ASSIGNMENT: Leaving the images aside, transcribe all the data below exactly.

#### DATA EXCERPT

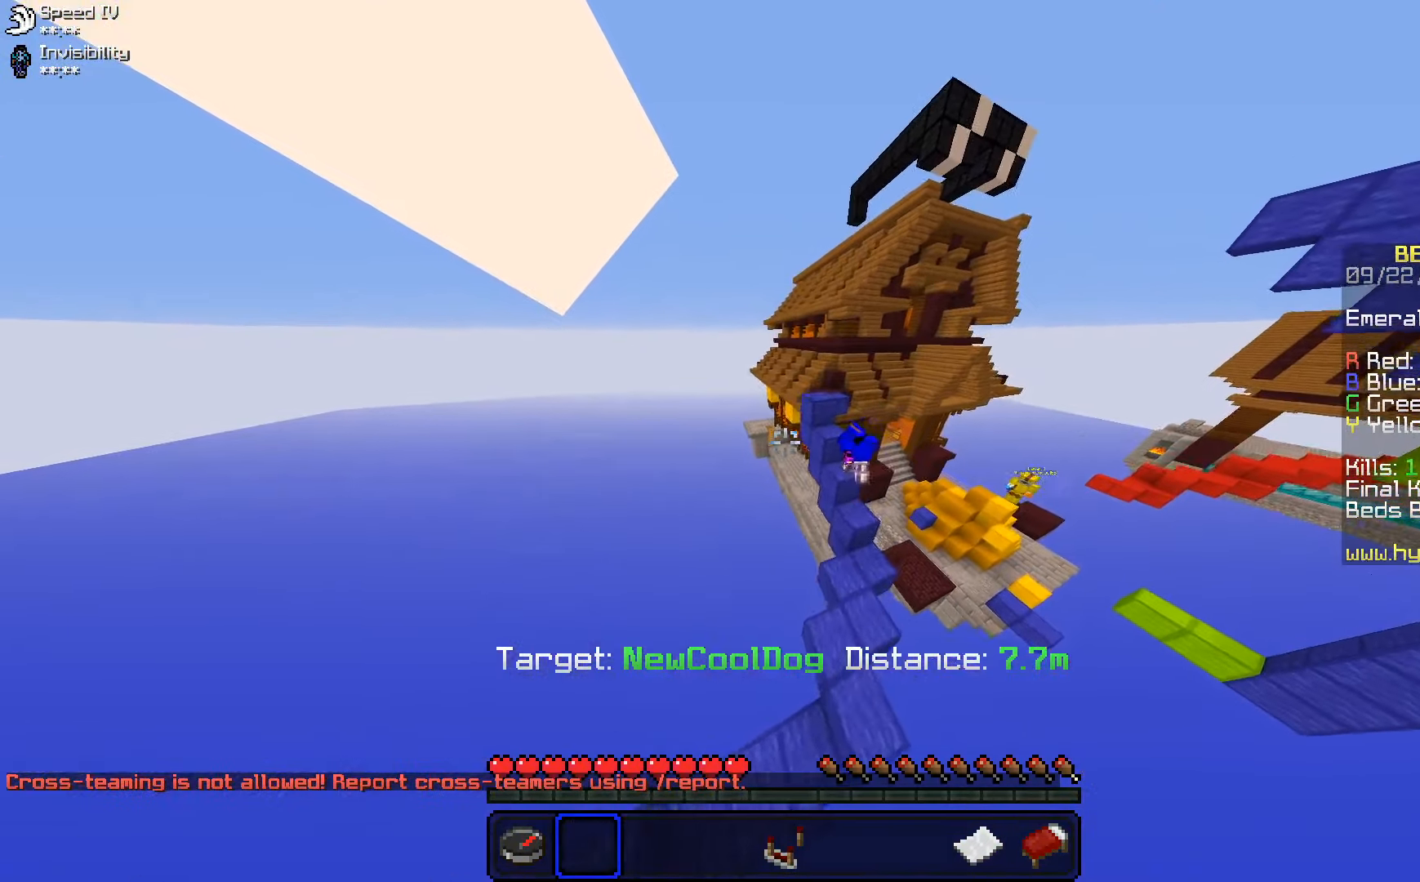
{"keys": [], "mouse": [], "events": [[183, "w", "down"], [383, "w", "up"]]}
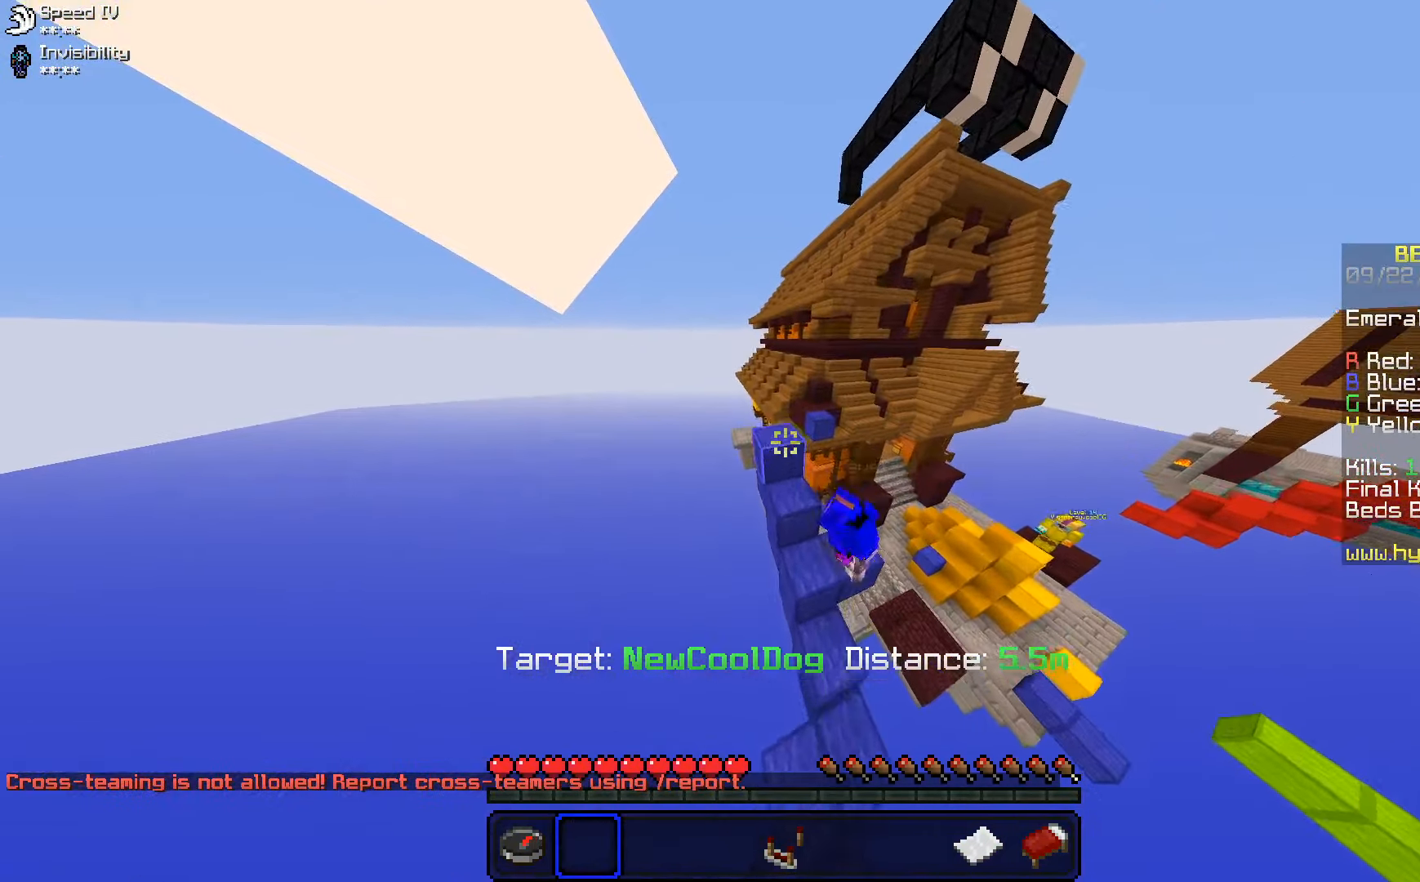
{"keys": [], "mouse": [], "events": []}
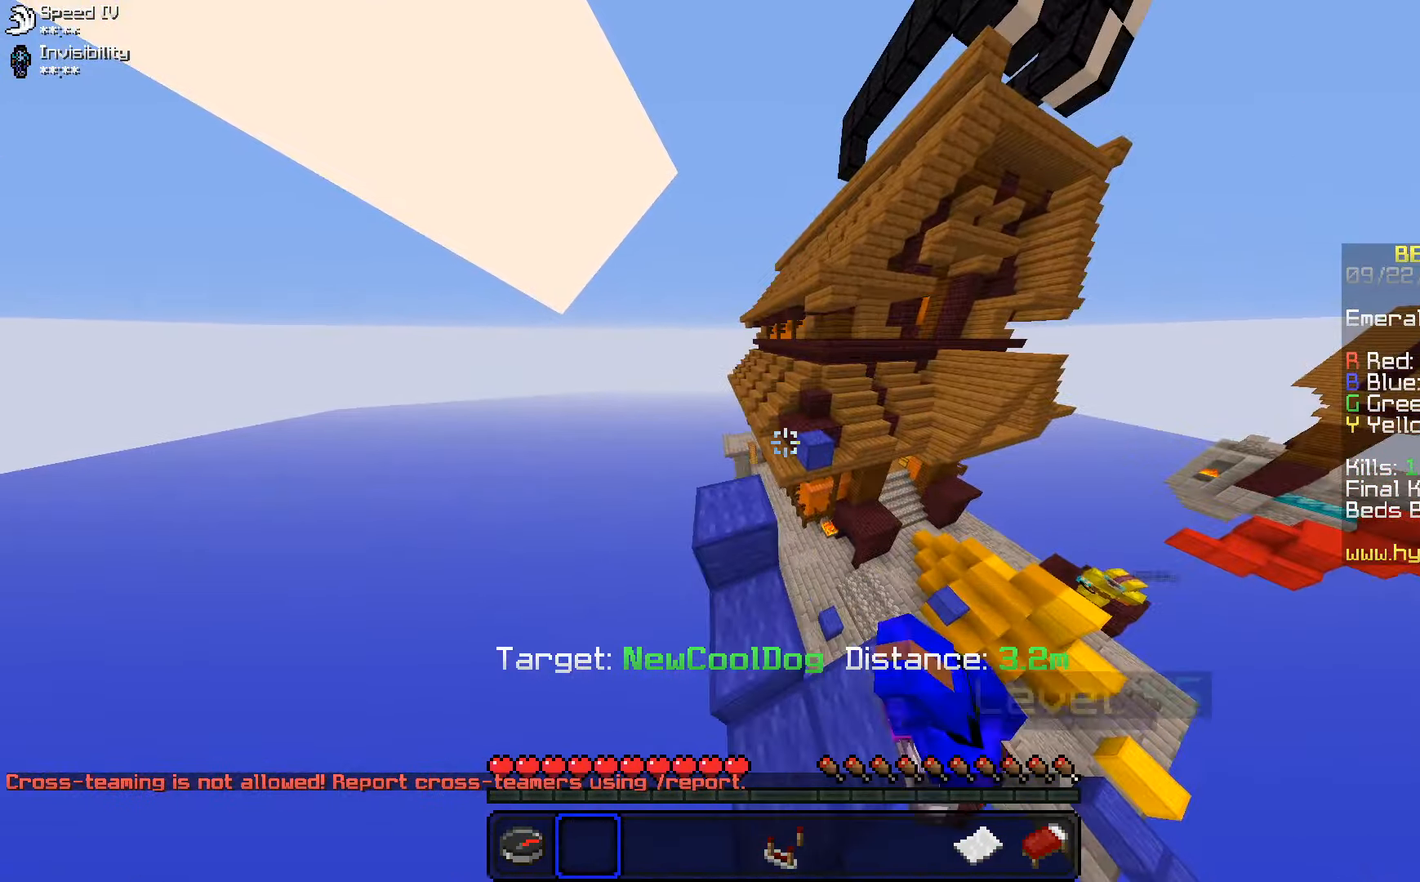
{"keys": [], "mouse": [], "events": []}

########

RESULT OF THIS EXERCISE:
{"keys": [], "mouse": [], "events": [[183, "w", "down"], [383, "w", "up"]]}
{"keys": [], "mouse": [], "events": []}
{"keys": [], "mouse": [], "events": []}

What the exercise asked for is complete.